WHAT IS EXPECTED ::
Tally up the lines below that include the word "elbow". Answer with the number alone.

DATASET Start Marker

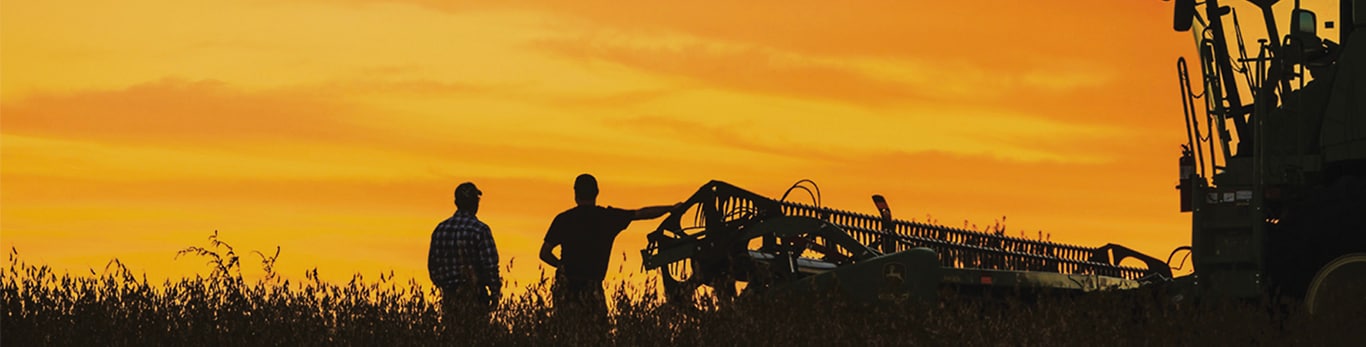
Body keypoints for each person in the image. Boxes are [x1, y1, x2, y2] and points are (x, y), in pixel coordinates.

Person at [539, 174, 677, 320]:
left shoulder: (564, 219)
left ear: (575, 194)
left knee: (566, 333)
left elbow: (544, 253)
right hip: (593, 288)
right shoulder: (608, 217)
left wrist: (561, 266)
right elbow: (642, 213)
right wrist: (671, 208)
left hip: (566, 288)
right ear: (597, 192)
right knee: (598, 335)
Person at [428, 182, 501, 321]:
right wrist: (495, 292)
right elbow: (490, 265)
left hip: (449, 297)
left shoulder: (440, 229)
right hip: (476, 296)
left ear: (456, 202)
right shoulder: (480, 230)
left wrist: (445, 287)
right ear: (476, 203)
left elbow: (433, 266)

DATASET End Marker
DATASET Start Marker

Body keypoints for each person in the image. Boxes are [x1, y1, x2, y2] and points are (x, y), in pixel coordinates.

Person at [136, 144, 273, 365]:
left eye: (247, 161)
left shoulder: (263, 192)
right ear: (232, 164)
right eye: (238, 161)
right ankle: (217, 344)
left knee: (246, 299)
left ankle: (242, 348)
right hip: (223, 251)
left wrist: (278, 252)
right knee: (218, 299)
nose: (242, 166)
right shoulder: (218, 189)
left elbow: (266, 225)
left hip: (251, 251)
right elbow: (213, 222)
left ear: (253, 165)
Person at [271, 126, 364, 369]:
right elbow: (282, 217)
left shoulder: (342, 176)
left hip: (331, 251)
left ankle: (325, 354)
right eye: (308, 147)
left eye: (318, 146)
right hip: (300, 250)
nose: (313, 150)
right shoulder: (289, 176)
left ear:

DATASET End Marker
DATASET Start Marker

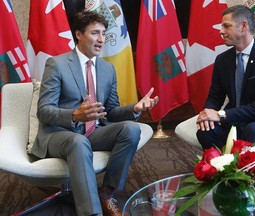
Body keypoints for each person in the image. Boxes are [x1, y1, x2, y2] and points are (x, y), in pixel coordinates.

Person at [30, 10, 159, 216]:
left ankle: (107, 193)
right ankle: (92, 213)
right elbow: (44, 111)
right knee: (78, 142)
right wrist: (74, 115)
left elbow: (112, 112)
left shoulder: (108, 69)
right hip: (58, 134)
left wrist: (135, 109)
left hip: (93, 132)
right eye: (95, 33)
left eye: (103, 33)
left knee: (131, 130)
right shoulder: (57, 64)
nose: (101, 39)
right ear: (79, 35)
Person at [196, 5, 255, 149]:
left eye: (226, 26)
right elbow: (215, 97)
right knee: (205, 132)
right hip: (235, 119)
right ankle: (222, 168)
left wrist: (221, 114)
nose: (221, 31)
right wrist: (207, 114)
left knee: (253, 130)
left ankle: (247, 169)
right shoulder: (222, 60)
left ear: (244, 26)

DATASET End Marker

WRITTEN ANSWER ::
10